Ramping-Up Enterprise Resiliency with Site Reliability Engineering


By Alok Uniyal, Vice President and Head of IT Process Consulting Practice, Infosys

Enterprises are on the fast-track to digitalisation and the cloud. Their larger objective is to stay relevant in the digital world by meeting changing customer needs promptly and keeping them engaged with superior experiences.

In this scenario, IT uptime means everything for CIOs – their new IT organisation must stand up to the challenge with respect to stability, availability, reliability as well as resilience. Enterprise resiliency tops this list because without it, the business could face serious damage – from reputation and money to customers and revenues.

Ramping up enterprise resiliency with Site Reliability Engineering (SRE) is a strategic approach with the focus on enhancing the reliability and robustness of complex systems within the enterprise. What sets it apart is in the way SRE brings together tried-and-tested software engineering practices and operations expertise to create a culture of reliability, scalability, and availability.

Tackling the to-do list for CIOs to strengthen system resiliency

Any business that has experienced system failures, outages, slow response times, platform instability, service non-compliances, or any other form of downtime will vouch for the consequent losses it had to incur.

To improve enterprise resiliency and move past standard business expectations, CIOs are firstly trying to understand how resilient their current systems are and then looking to improve their predictive analysis and service management capabilities.

They have a lengthy to-do list before the enterprise gets to the desired levels of resiliency. The tools provided by SRE help immensely by detecting issues, predicting failures, and resolving root causes – the primary focus is to create reliable, secure, and scalable systems offering built-in observability. As a result, these systems can withstand the test of time even under the most stressful conditions such as heavy workloads and peak demand.

SRE is built on solid principles that drive Service Level Objectives (SLOs), incident management, and automation of repetitive tasks. SLOs help benchmark service availability and performance and can be tracked closely to observe system performance in near real-time.

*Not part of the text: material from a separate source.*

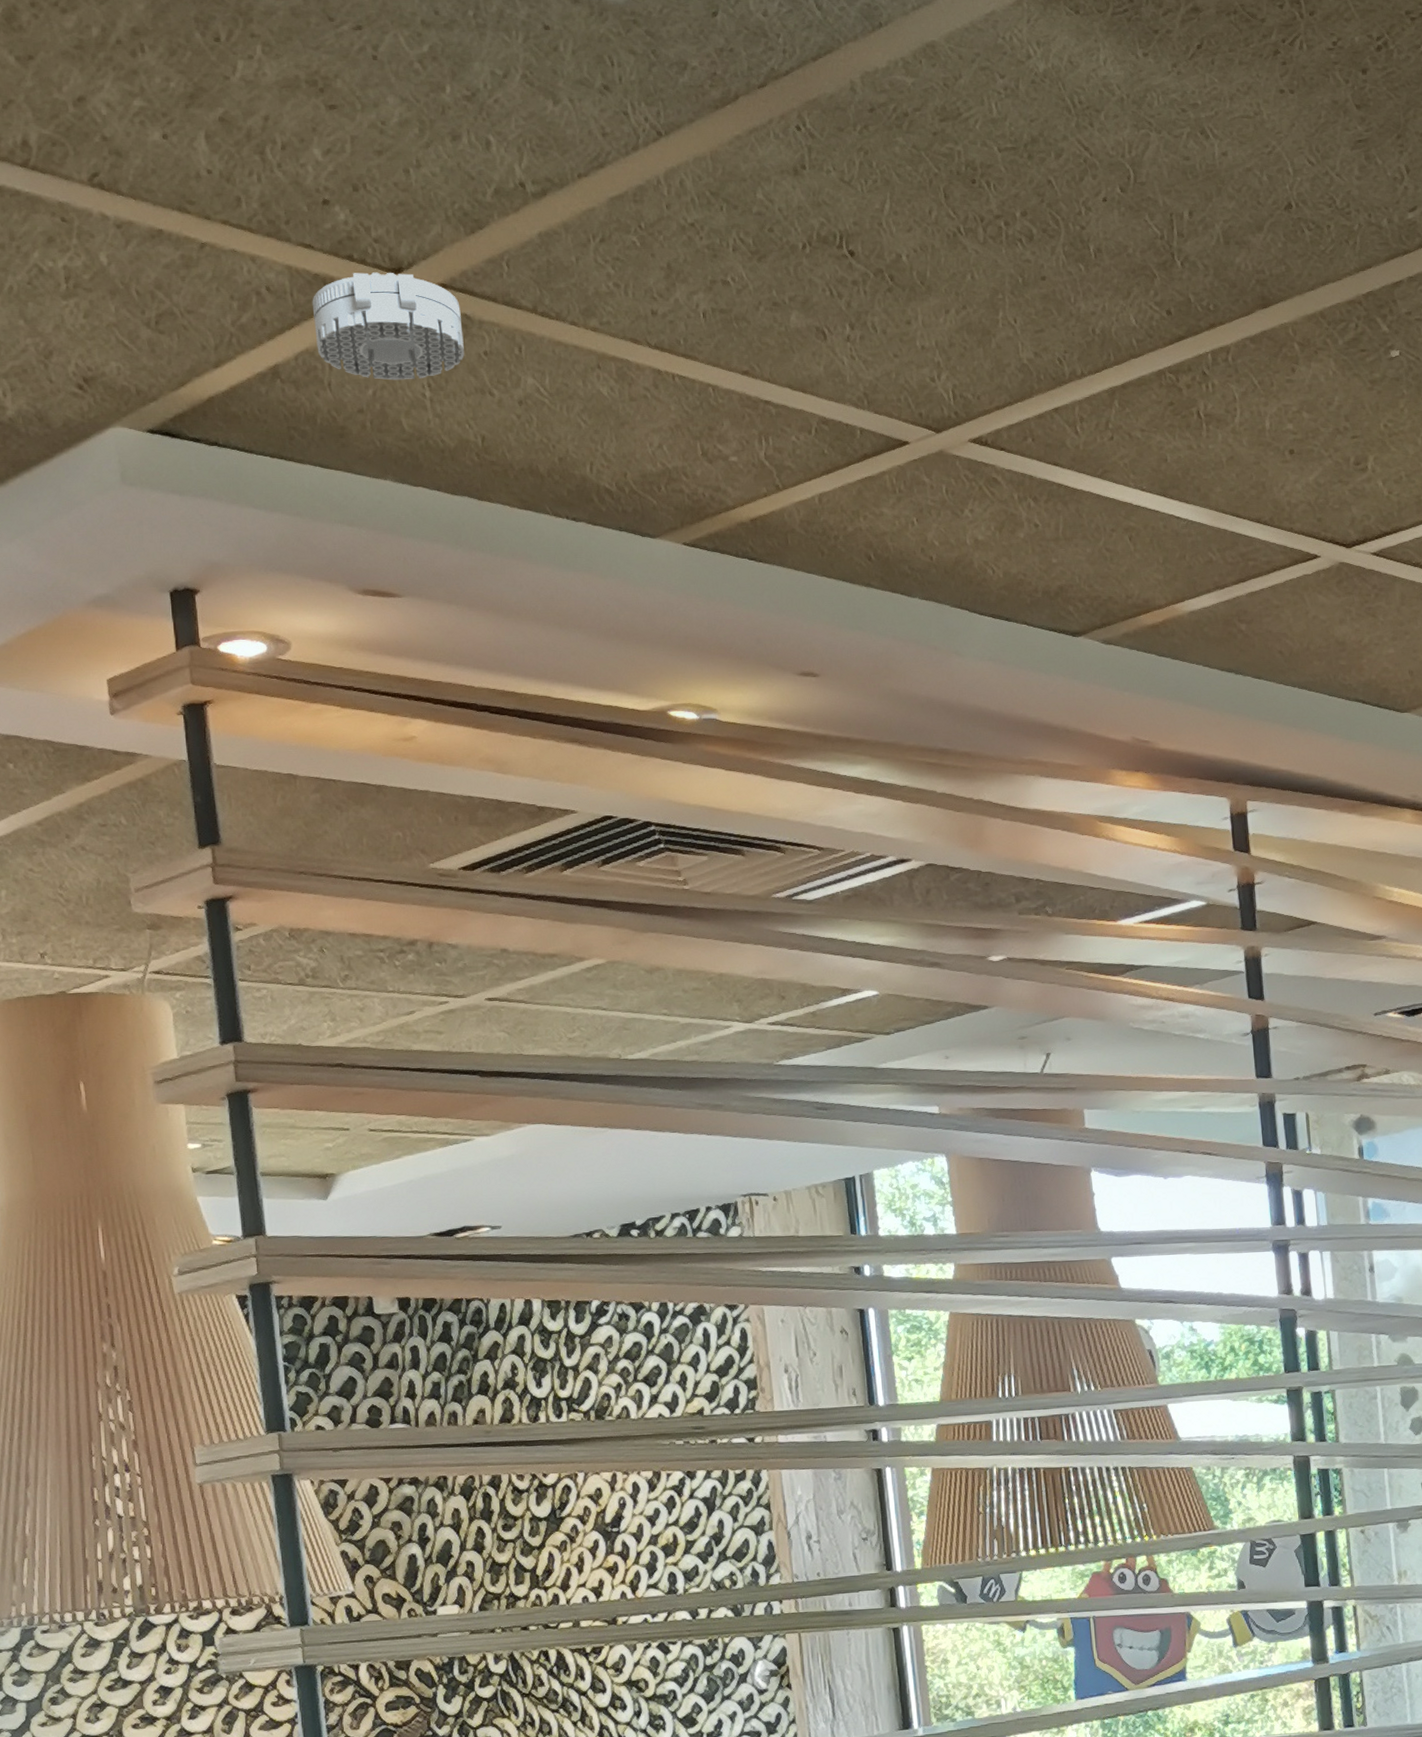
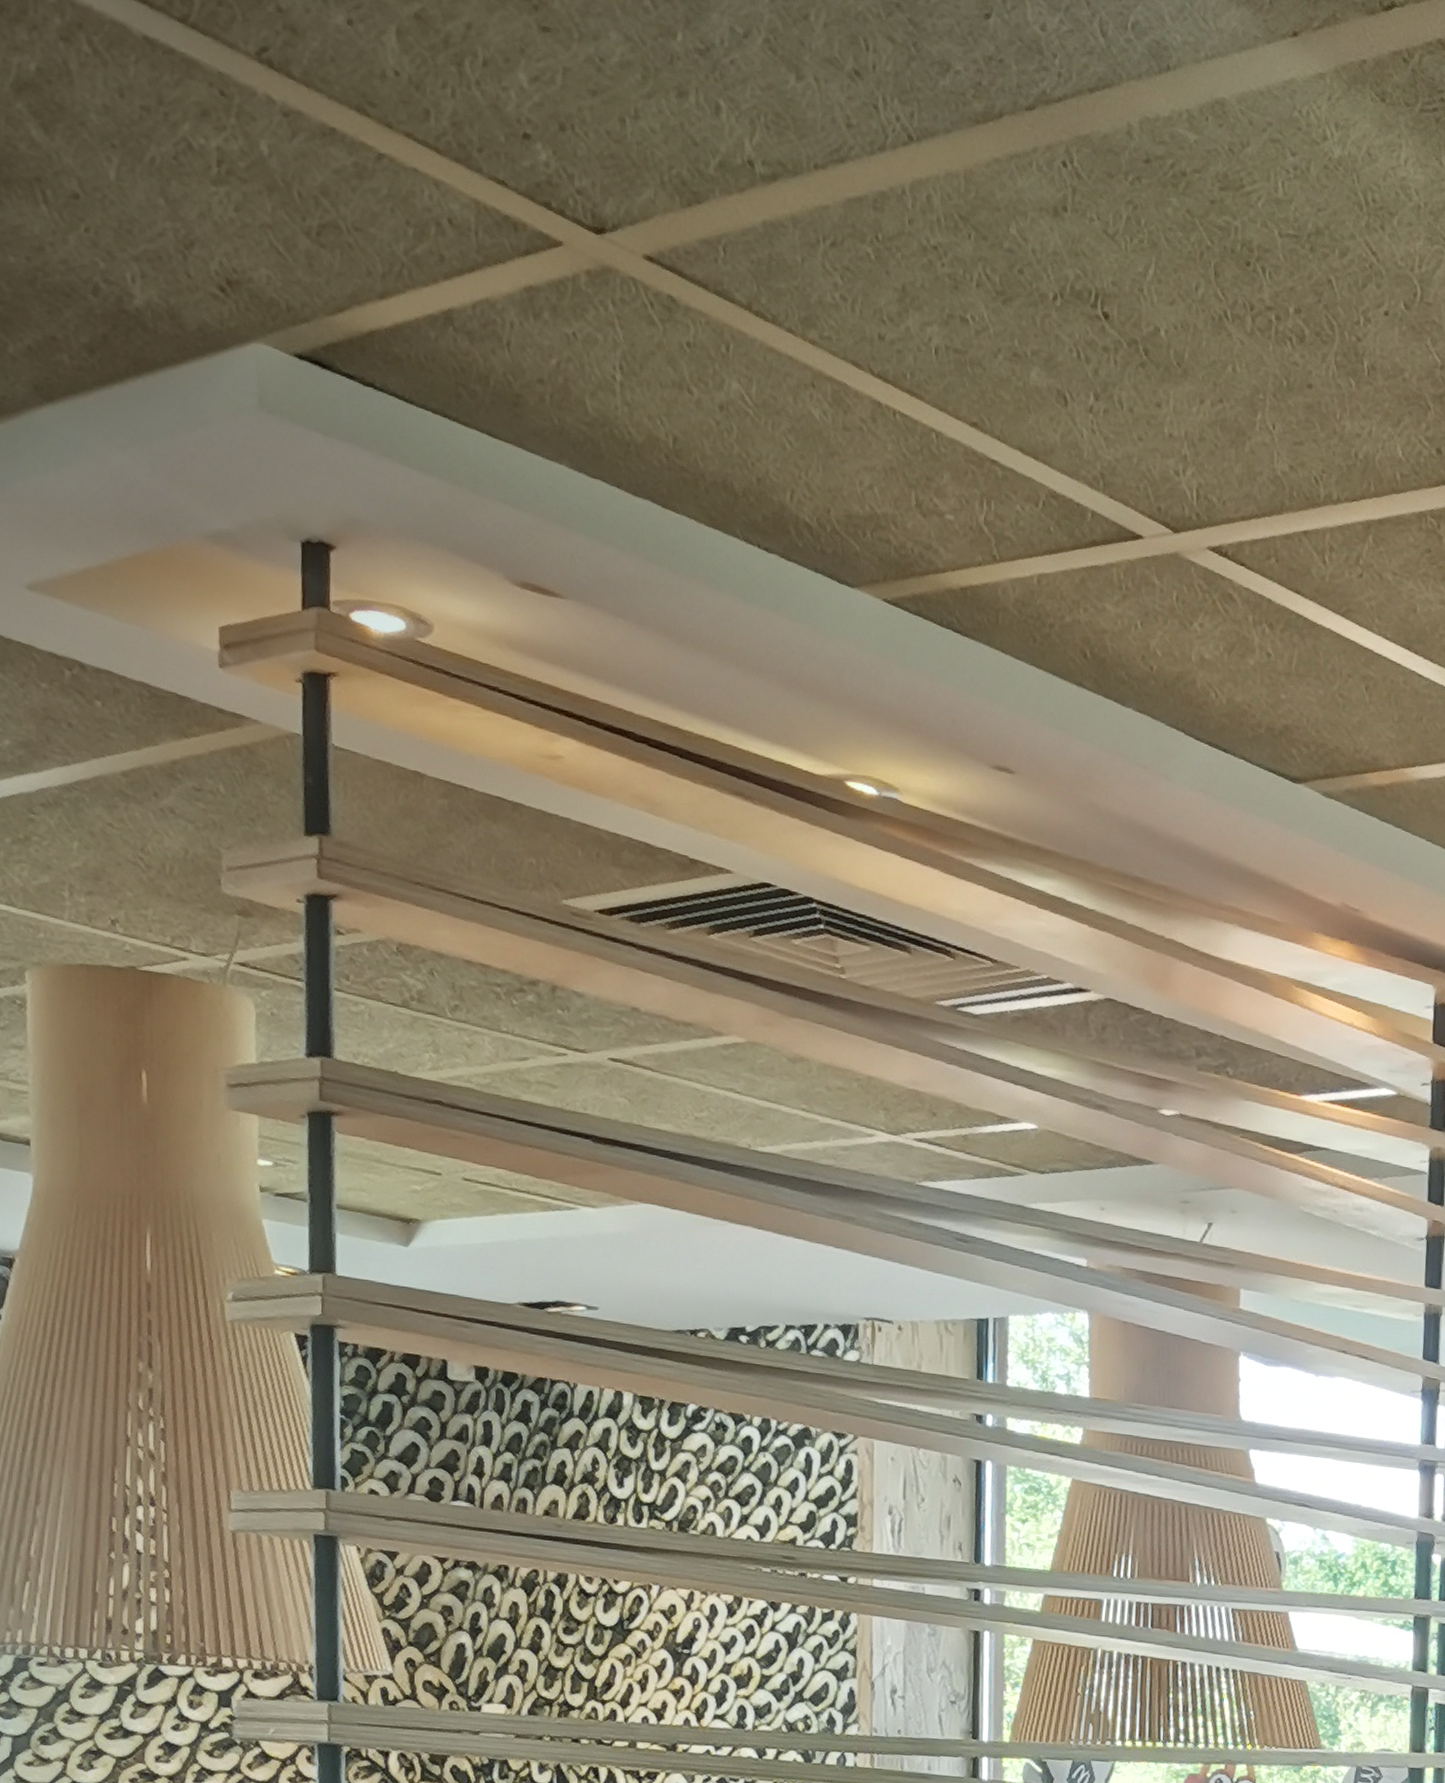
smoke detector: present [312,272,464,381] -> none [498,223,666,359]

With SRE enabling process automation where possible and making systems a lot more dependable, the business can expect reduction in manual interventions, improvement in cost-effectiveness, and movement of their resources up the value chain as they can take up more strategic tasks.

Getting SRE right

By adopting SRE principles, enterprises can build the kind of systems that adapt to changing demands, reduce disruption impact, and deliver exceptional user experiences. The benefits go beyond DevOps engineering (CICD) automation and collaboration and extend to development and operations teams working together as a cohesive entity.

However, not every enterprise has the technical skillset or advanced toolset already available. Change management and establishing the right culture could be an overwhelming exercise. While the success of SRE is not straightforward, these setbacks should not throw off decision-makers. Instead, there are several practices they can establish beforehand to ease the SRE transition for the enterprise. For example, continuous observability of systems and applications is an in-built attribute that lends itself to proactive testing and identifying possible problem areas early and rooting them out before these lead to system issues. This can be achieved by enabling and encouraging joint efforts by the SRE and development teams.

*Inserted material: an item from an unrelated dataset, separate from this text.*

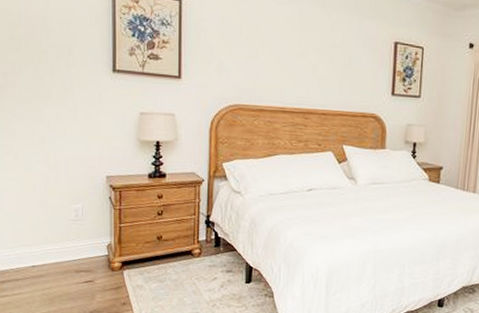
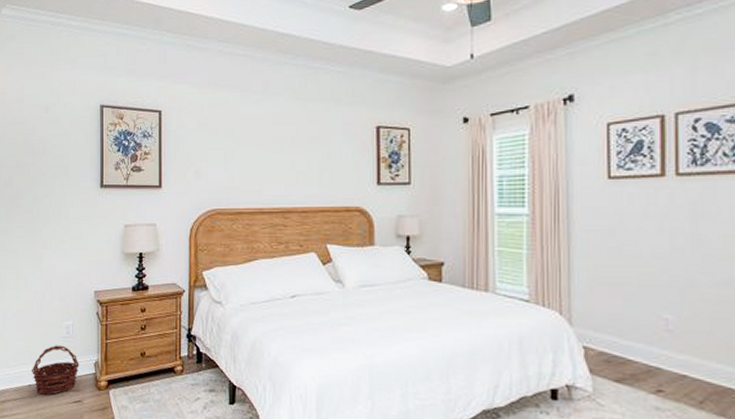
basket: none [34,227,90,275] -> present [31,345,79,395]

Another proactive measure would be to use chaos engineering methods that typically create controlled failures in the systems, study the impact, identify possible vulnerabilities, and strengthen those areas, in a focused manner.

Enterprises have reached a stage where they must transform their operating models to sustain business growth and competitiveness. Current ways and models must be reassessed on their effectiveness and relevance to future needs. It could be the lack of alignment with what customers want or between business and tech teams, which function in isolation – the net result is that collaboration and innovation are impeded, and the business pays the price.

Adopting Agile, DevOps, and SRE practices will help improve collaboration between software developers and operations teams, their responsiveness to change and continuous implementation while ensuring their systems demonstrate resilience through the toughest of conditions. Above all, these practices will infuse the customer-centricity, product thinking, and experimentation and innovation that enterprises were missing earlier, and help accelerate their digital journey and get them to creating value faster for business.